Vinaccia a Tidei: “Non cambi mai”

gino vinacciaCIVITAVECCHIA – A lettera aperta Gino Vinaccia risponde con lettera aperta. Ed i toni del confronto-scontro con il Sindaco Pietro Tidei si fanno sempre più aspri. Di seguito la replica del Presidente dell’Ater al Primo cittadino.

“Caro Pietro,
per parafrasare il bel titolo (Caro Gino, sei solo un superstite democristiano), che sui giornali telematici apre oggi il tuo articolo; Sei solo un superstite comunista. Ma i superstiti non sono tutti uguali: i democristiani sono stati annientati da una rivoluzione mediatico – giudiziaria e sarà la storia a giudicare se nei primi 45 anni della Repubblica abbiano svolto una funzione importante per il Paese; i comunisti, invece, sono stati proprio cancellati dalla storia e non sono rimasti sotto le macerie del muro di Berlino solo perché una “Nomenklatura”, abiurando le proprie idee e cambiando più volte nome al partito, ha cinicamente riciclato sé stessa.
E poi, di democristiani non ne vedi perché sei distratto. Se ti fossi guardato meglio intorno ti saresti accorto che ne sei circondato. Anche i democristiani, ex o post non importa, però, non sono tutti uguali: ce ne sono alcuni che non chiedono riparo e protezione per piccoli o meno piccoli, mediocri o meno mediocri vantaggi personali al Partito della Nomenklatura ex comunista.
Detto questo, interferenze non ti sono consentite, meno che mai se assumono il carattere di vere e proprie intimidazioni.

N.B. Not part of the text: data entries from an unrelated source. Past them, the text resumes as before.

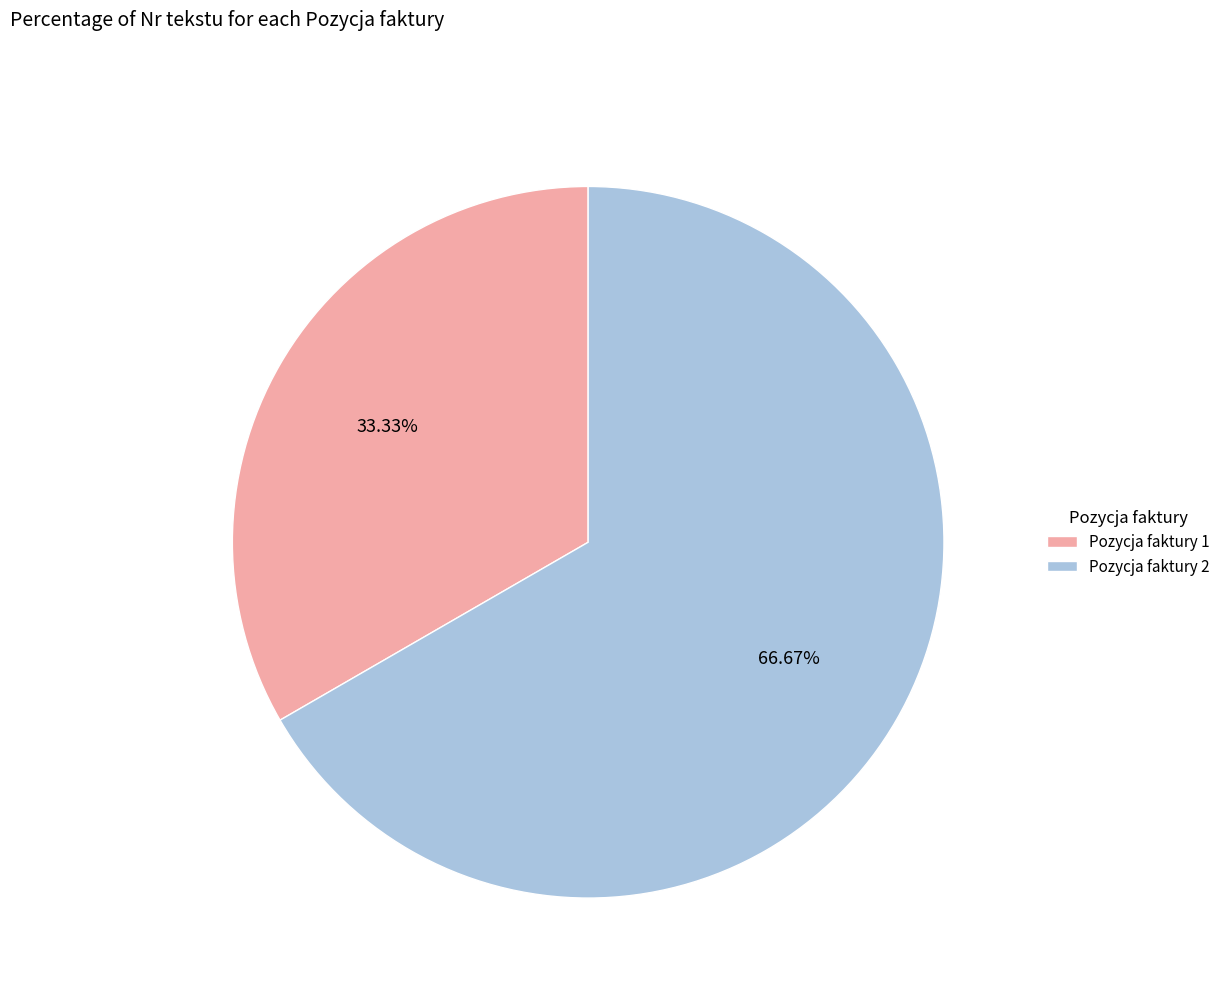

Which has a higher value, Pozycja faktury 2 or Pozycja faktury 1?

Pozycja faktury 2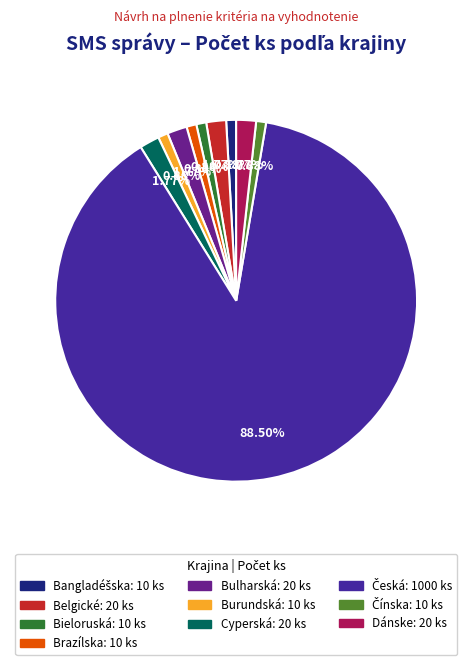

Is there any slice that represents more than half of the pie?

Yes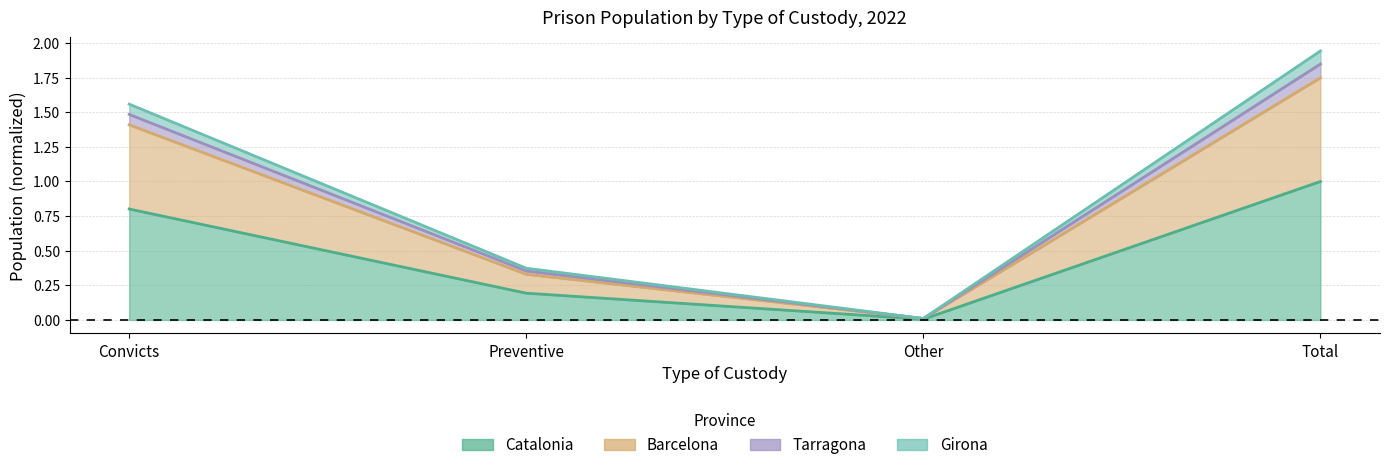

How many interior local valleys does the Girona series have?

1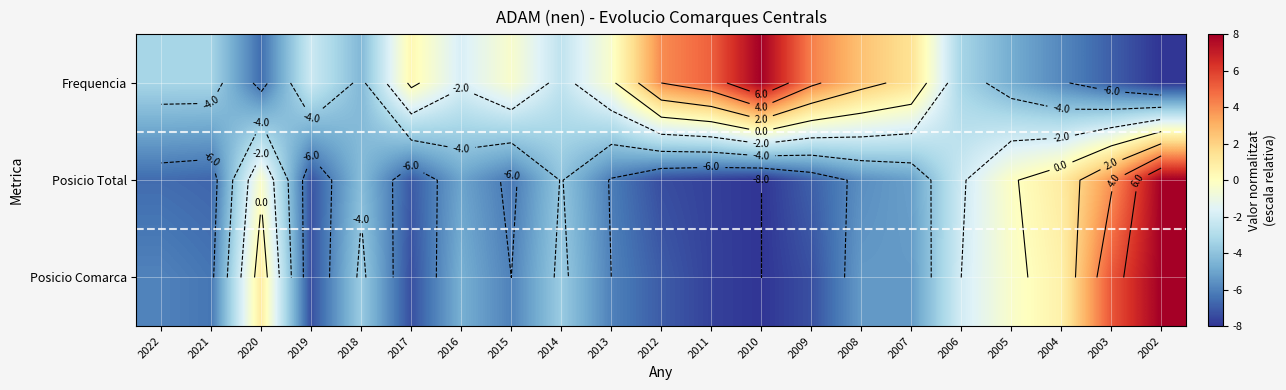

What is the sum of the Posicio Comarca values at 2017 and 2002?

0.7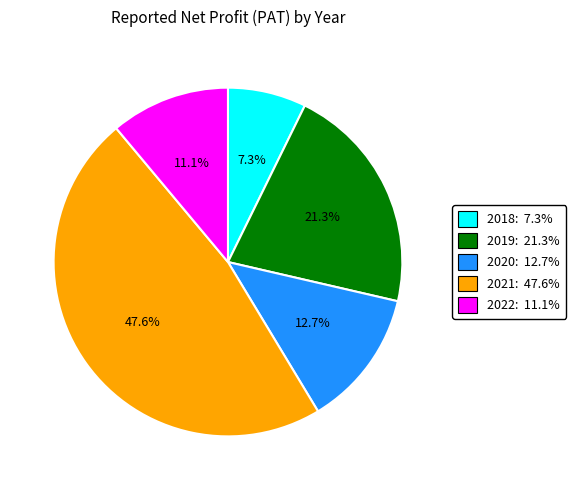

Combined, do 2022: 11.1% and 2021: 47.6% account for over 50%?

Yes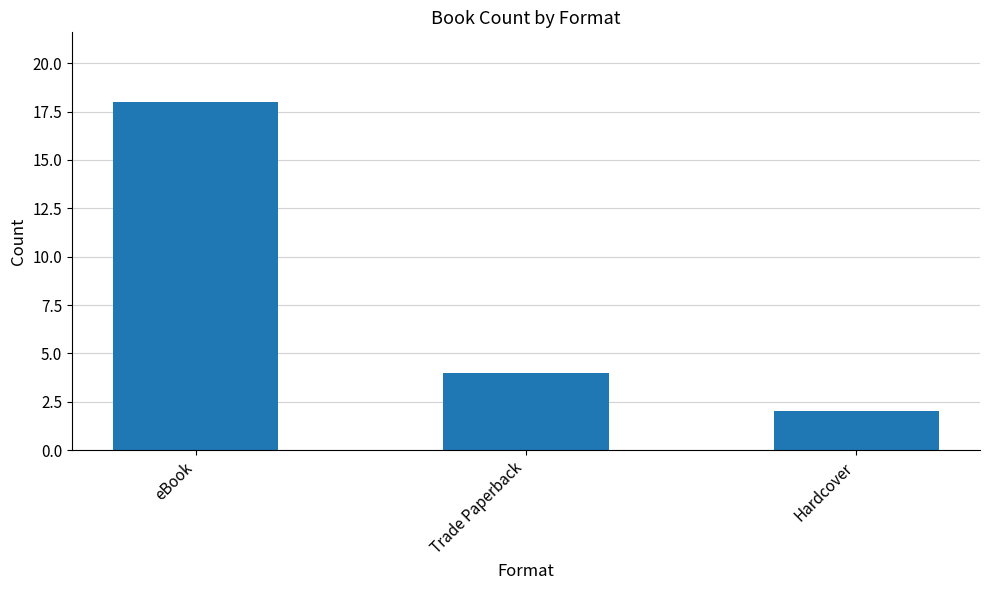

Reading left to right, list all the values displayed in this chart.

18	4	2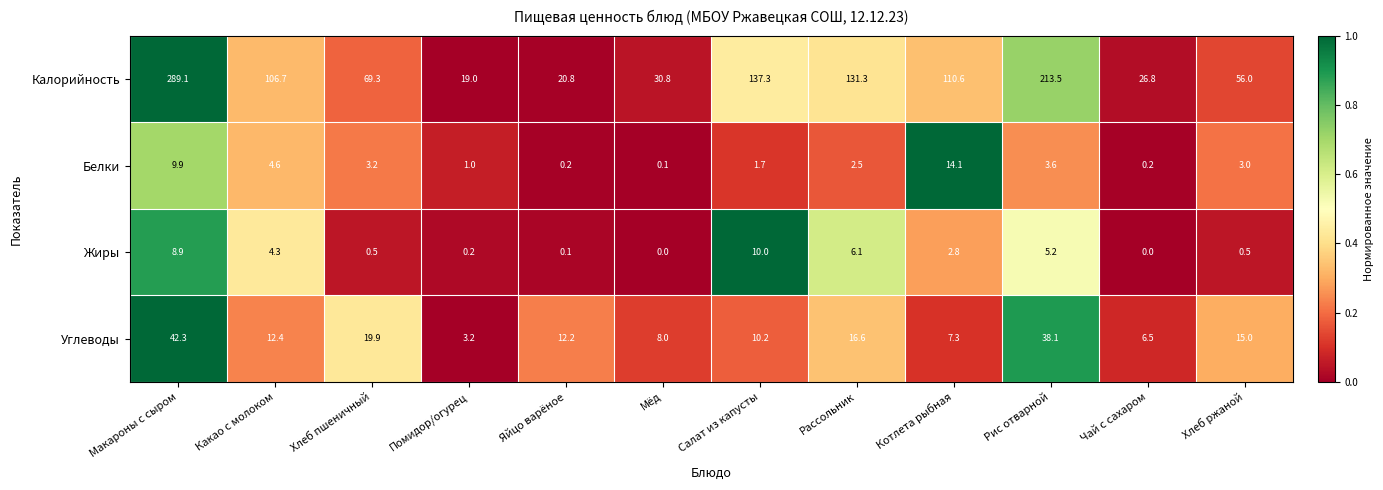

At how many categories does at least one series exceed 0?

12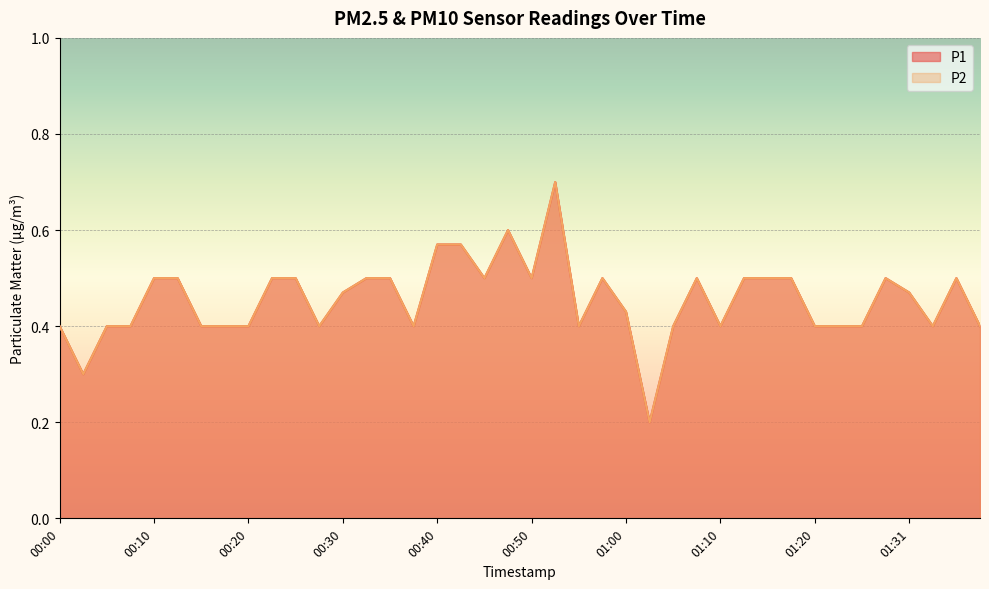

Reading left to right, list all the values displayed in this chart.

P1: 00:00=0.4	00:03=0.3	00:05=0.4	00:08=0.4	00:10=0.5	00:12=0.5	00:15=0.4	00:17=0.4	00:20=0.4	00:22=0.5	00:25=0.5	00:27=0.4	00:30=0.5	00:32=0.5	00:35=0.5	00:37=0.4	00:40=0.6	00:42=0.6	00:45=0.5	00:47=0.6	00:50=0.5	00:53=0.7	00:55=0.4	00:58=0.5	01:00=0.4	01:03=0.2	01:05=0.4	01:08=0.5	01:10=0.4	01:13=0.5	01:15=0.5	01:18=0.5	01:20=0.4	01:23=0.4	01:26=0.4	01:29=0.5	01:31=0.5	01:34=0.4	01:37=0.5	01:40=0.4
P2: 00:00=0.4	00:03=0.3	00:05=0.4	00:08=0.4	00:10=0.5	00:12=0.5	00:15=0.4	00:17=0.4	00:20=0.4	00:22=0.5	00:25=0.5	00:27=0.4	00:30=0.5	00:32=0.5	00:35=0.5	00:37=0.4	00:40=0.6	00:42=0.6	00:45=0.5	00:47=0.6	00:50=0.5	00:53=0.7	00:55=0.4	00:58=0.5	01:00=0.4	01:03=0.2	01:05=0.4	01:08=0.5	01:10=0.4	01:13=0.5	01:15=0.5	01:18=0.5	01:20=0.4	01:23=0.4	01:26=0.4	01:29=0.5	01:31=0.5	01:34=0.4	01:37=0.5	01:40=0.4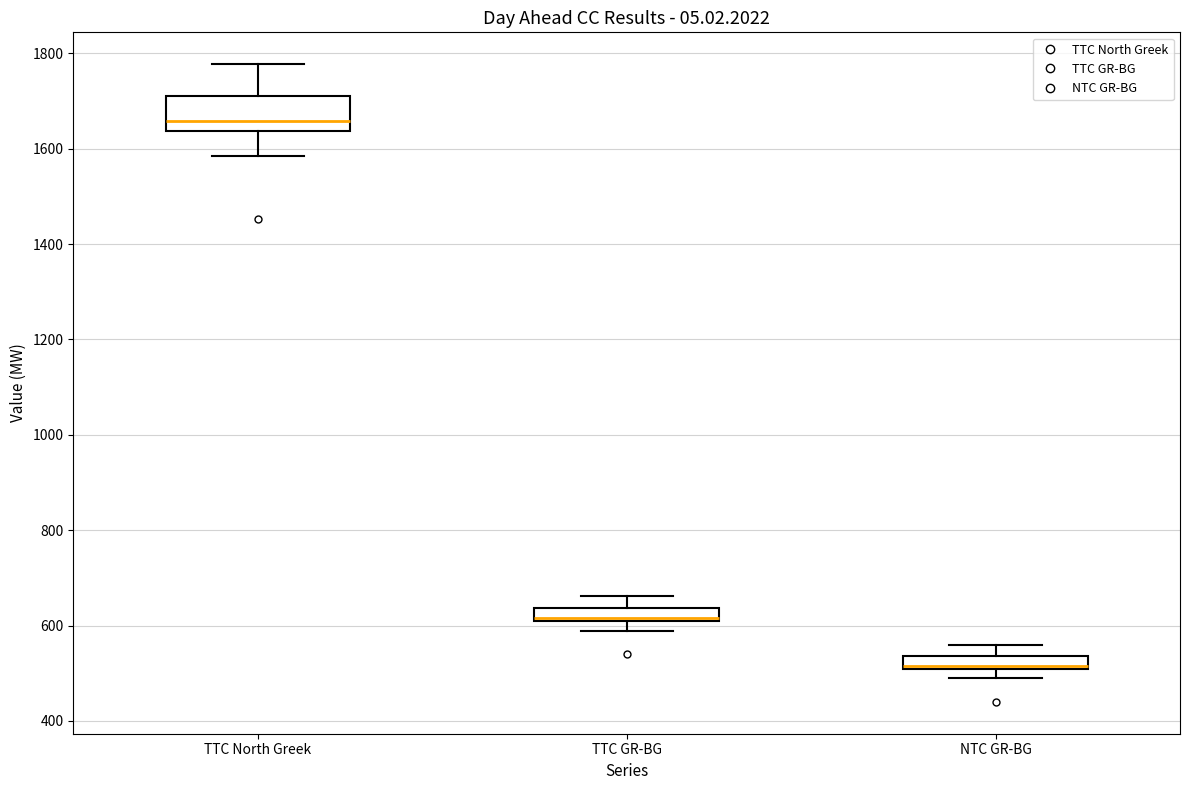

Comparing the boxes themselves (not the whiskers), which one is the tallest?

TTC North Greek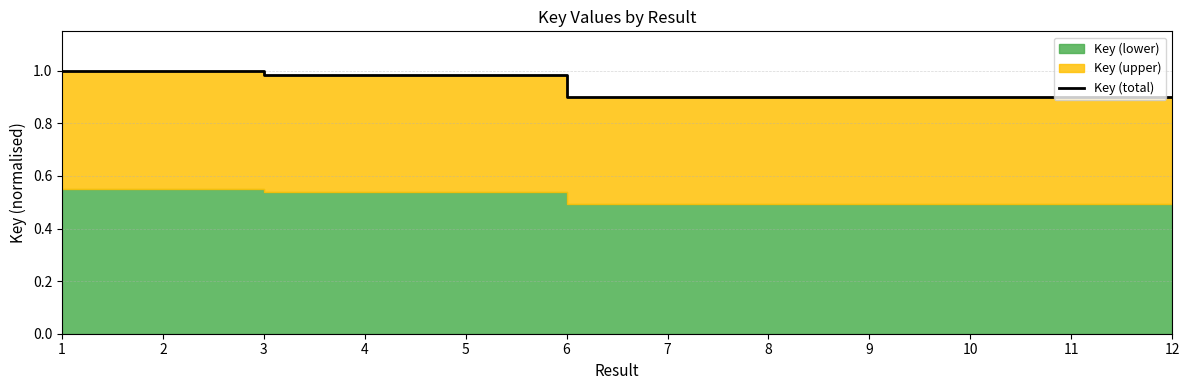

What is the average value?

0.9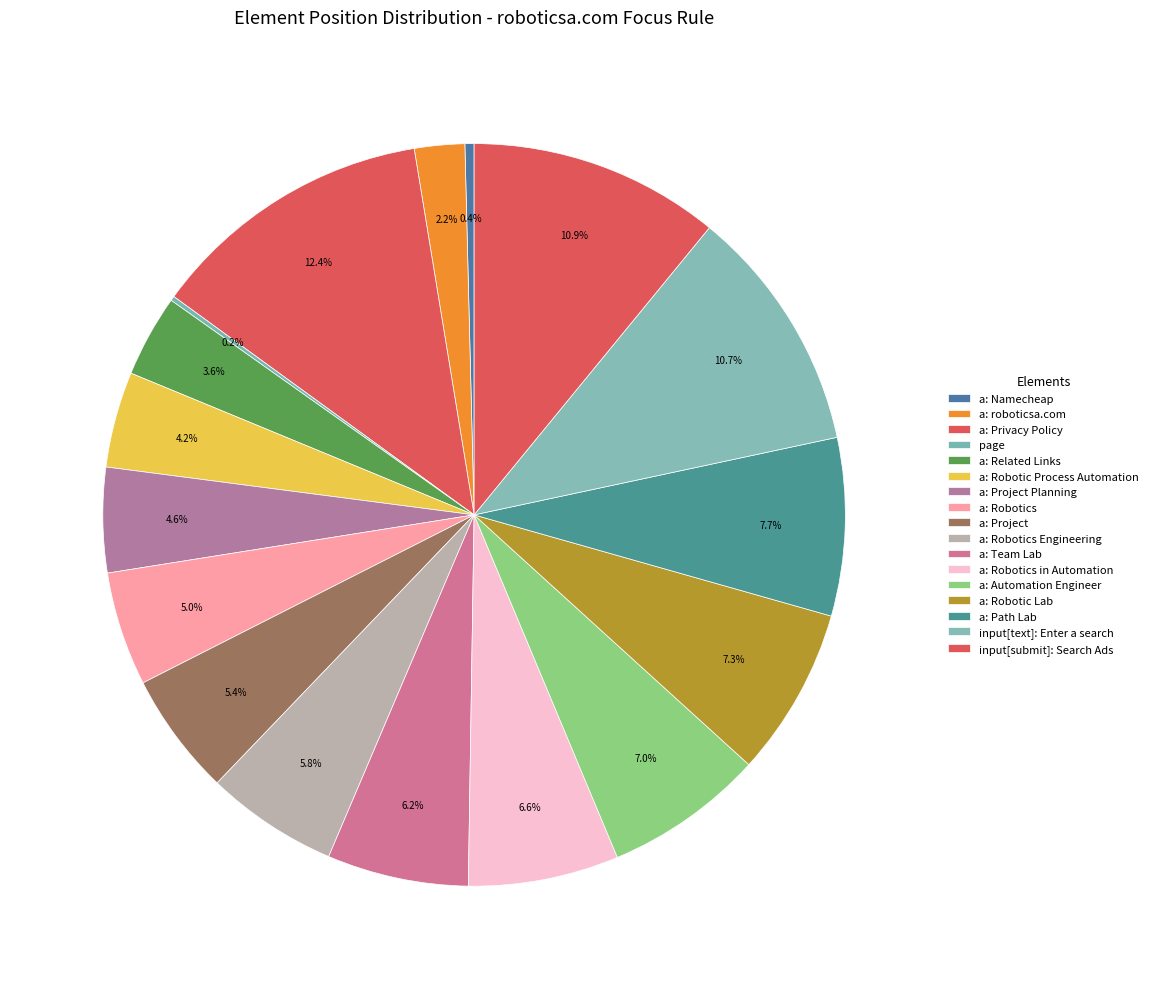

Approximately how many times larger is the value at a: Robotics in Automation compared to a: roboticsa.com?

3.0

Non è ancora passato un mese dalle elezioni e ti comporti non da sindaco, ma da Podestà. Peggio, da “rais” che non conosce limiti istituzionali, dentro e fuori la sua maggioranza.
Ricoprirei il mio incarico per grazia ricevuta?
Che vuoi, non tutti abbiamo potuto fare politica di professione con i soldi dell’Enel.
Non c’è delibera o atto amministrativo che non meriti l’esame della Corte dei Conti, della Procura o addirittura delle commissioni parlamentari. Ne sei convinto? Allora assumi le iniziative conseguenti, ma non annunciarlo, altrimenti si ha la sensazione che non siano altro che messaggi obliqui e intimidatori.
Ci sono buchi da tutte le parti? Sarà sicuramente così, ma chi di buco ferisce di buco perisce: spiega ai cittadini in quali condizioni hai lasciato le casse del Comune quando ti sei dimesso per candidarti alla Camera, e già che ci sei spiegagli anche il significato delle delibere, approvate nell’ultima giunta utile del tuo secondo mandato, con le quali hai distribuito a pioggia centinaia di milioni ad enti, associazioni e forse anche a persone e non tutte di Civitavecchia. Se glielo spieghi forse capiranno; quei soldi sono serviti per una buona causa: la tua scalata alla Camera.
La Asl non è buona a nulla e nulla combina? Perfetto, ora che sei la prima carica istituzionale nel settore della sanità intervieni, perché se non lo facessi e se non vedessimo immediatamente i risultati, potresti correre il rischio di far capire a tutti che si tratta di un’interferenza che potrebbe nascondere fini assai poco nobili.
Le case popolari si faranno dove dice il Comune? Io ti consiglierei di lasciare ad altri l’argomento; di case e costruzioni ti occupi fin troppo, ma se proprio vuoi farlo, se proprio vuoi mangiarti un altro pezzo del nostro risicato territorio, gravando il Comune di immani spese di urbanizzazione, accomodati pure, per la via diritta però: l’adozione di atti amministrativi ineccepibili.
Mi spiace dirlo, anzi non mi dispiace affatto, ma nel tuo comportamento rilevo solo propaganda, mediocre, grossolana propaganda, quella sì degna non di un passato remoto, ma dell’epoca antidiluviana precedente la caduta del muro di Berlino.
Se i toni sono questi, queste sono e saranno le mie risposte. Dubito che cambierai, come lo scorpione che punge la rana che l’ha aiutato ad attraversare il fosso, è la tua natura: ti è impossibile procedere se non con minacce, insulti ed intimidazioni (cito le tue parole:“Per future esternazioni credo che tu possa convenire sull’opportunità di restare sullo stretto perimetro di tua competenza, oltre il quale non credo ti sia né lecito né conveniente avventurarti”).
Ecco, messe le cose in chiaro e fermo restando che non ti aiuterò ad attraversare il fosso, come fece la sventurata rana, ti sorprenderai di quanta correttezza e lealtà istituzionale io sia capace, ma per favore non convocarmi a mezzo stampa e con toni propagandistici da quattro soldi.
Al Sindaco e Deputato i miei più cordiali saluti”.